■ What is needed: Nothing should differ. Repeat every record as written.

Recorded data section start

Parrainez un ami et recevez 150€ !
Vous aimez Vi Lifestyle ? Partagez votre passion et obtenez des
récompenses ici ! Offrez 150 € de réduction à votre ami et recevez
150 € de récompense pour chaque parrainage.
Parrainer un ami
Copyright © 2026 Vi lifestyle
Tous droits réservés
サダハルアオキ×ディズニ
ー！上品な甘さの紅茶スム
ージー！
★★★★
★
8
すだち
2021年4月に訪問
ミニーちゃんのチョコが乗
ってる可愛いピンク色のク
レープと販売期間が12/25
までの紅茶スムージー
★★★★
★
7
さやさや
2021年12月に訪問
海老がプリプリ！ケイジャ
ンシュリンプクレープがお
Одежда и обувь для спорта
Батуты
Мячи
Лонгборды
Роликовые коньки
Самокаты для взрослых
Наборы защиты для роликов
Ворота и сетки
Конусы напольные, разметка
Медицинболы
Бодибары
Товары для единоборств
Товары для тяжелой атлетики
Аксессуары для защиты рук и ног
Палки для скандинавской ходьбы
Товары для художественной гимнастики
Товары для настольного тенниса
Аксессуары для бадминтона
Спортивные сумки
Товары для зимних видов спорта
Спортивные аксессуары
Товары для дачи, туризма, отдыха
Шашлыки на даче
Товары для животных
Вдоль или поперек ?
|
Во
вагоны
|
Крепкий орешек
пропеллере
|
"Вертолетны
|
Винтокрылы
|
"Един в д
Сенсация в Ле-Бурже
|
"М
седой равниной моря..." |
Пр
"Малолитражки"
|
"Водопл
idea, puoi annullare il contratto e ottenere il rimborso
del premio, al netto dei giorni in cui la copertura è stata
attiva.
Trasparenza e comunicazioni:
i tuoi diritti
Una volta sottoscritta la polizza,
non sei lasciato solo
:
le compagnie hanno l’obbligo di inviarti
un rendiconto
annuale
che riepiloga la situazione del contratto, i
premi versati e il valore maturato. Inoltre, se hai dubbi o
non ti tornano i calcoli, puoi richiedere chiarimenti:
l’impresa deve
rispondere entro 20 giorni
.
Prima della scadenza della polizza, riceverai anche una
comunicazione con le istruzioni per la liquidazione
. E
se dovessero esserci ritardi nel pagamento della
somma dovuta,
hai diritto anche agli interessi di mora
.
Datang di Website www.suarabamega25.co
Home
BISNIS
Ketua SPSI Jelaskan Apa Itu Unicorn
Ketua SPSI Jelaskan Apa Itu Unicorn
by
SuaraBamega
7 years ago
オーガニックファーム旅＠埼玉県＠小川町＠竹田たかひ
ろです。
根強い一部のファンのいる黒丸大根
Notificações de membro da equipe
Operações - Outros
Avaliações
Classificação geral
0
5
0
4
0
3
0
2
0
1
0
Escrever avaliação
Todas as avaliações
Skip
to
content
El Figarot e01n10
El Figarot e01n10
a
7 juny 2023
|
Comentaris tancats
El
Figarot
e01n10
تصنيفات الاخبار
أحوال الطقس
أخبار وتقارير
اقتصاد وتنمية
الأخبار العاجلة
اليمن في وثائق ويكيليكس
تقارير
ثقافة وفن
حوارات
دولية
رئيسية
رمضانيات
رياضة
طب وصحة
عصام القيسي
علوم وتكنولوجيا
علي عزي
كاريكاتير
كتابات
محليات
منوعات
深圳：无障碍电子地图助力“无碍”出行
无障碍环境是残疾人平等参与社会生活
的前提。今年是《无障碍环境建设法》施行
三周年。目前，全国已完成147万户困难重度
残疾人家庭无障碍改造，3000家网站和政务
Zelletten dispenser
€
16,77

Recorded data section end

■ Response to the exercise:
Parrainez un ami et recevez 150€ !
Vous aimez Vi Lifestyle ? Partagez votre passion et obtenez des
récompenses ici ! Offrez 150 € de réduction à votre ami et recevez
150 € de récompense pour chaque parrainage.
Parrainer un ami
Copyright © 2026 Vi lifestyle
Tous droits réservés
サダハルアオキ×ディズニ
ー！上品な甘さの紅茶スム
ージー！
★★★★
★
8
すだち
2021年4月に訪問
ミニーちゃんのチョコが乗
ってる可愛いピンク色のク
レープと販売期間が12/25
までの紅茶スムージー
★★★★
★
7
さやさや
2021年12月に訪問
海老がプリプリ！ケイジャ
ンシュリンプクレープがお
Одежда и обувь для спорта
Батуты
Мячи
Лонгборды
Роликовые коньки
Самокаты для взрослых
Наборы защиты для роликов
Ворота и сетки
Конусы напольные, разметка
Медицинболы
Бодибары
Товары для единоборств
Товары для тяжелой атлетики
Аксессуары для защиты рук и ног
Палки для скандинавской ходьбы
Товары для художественной гимнастики
Товары для настольного тенниса
Аксессуары для бадминтона
Спортивные сумки
Товары для зимних видов спорта
Спортивные аксессуары
Товары для дачи, туризма, отдыха
Шашлыки на даче
Товары для животных
Вдоль или поперек ?
|
Во
вагоны
|
Крепкий орешек
пропеллере
|
"Вертолетны
|
Винтокрылы
|
"Един в д
Сенсация в Ле-Бурже
|
"М
седой равниной моря..." |
Пр
"Малолитражки"
|
"Водопл
idea, puoi annullare il contratto e ottenere il rimborso
del premio, al netto dei giorni in cui la copertura è stata
attiva.
Trasparenza e comunicazioni:
i tuoi diritti
Una volta sottoscritta la polizza,
non sei lasciato solo
:
le compagnie hanno l’obbligo di inviarti
un rendiconto
annuale
che riepiloga la situazione del contratto, i
premi versati e il valore maturato. Inoltre, se hai dubbi o
non ti tornano i calcoli, puoi richiedere chiarimenti:
l’impresa deve
rispondere entro 20 giorni
.
Prima della scadenza della polizza, riceverai anche una
comunicazione con le istruzioni per la liquidazione
. E
se dovessero esserci ritardi nel pagamento della
somma dovuta,
hai diritto anche agli interessi di mora
.
Datang di Website www.suarabamega25.co
Home
BISNIS
Ketua SPSI Jelaskan Apa Itu Unicorn
Ketua SPSI Jelaskan Apa Itu Unicorn
by
SuaraBamega
7 years ago
オーガニックファーム旅＠埼玉県＠小川町＠竹田たかひ
ろです。
根強い一部のファンのいる黒丸大根
Notificações de membro da equipe
Operações - Outros
Avaliações
Classificação geral
0
5
0
4
0
3
0
2
0
1
0
Escrever avaliação
Todas as avaliações
Skip
to
content
El Figarot e01n10
El Figarot e01n10
a
7 juny 2023
|
Comentaris tancats
El
Figarot
e01n10
تصنيفات الاخبار
أحوال الطقس
أخبار وتقارير
اقتصاد وتنمية
الأخبار العاجلة
اليمن في وثائق ويكيليكس
تقارير
ثقافة وفن
حوارات
دولية
رئيسية
رمضانيات
رياضة
طب وصحة
عصام القيسي
علوم وتكنولوجيا
علي عزي
كاريكاتير
كتابات
محليات
منوعات
深圳：无障碍电子地图助力“无碍”出行
无障碍环境是残疾人平等参与社会生活
的前提。今年是《无障碍环境建设法》施行
三周年。目前，全国已完成147万户困难重度
残疾人家庭无障碍改造，3000家网站和政务
Zelletten dispenser
€
16,77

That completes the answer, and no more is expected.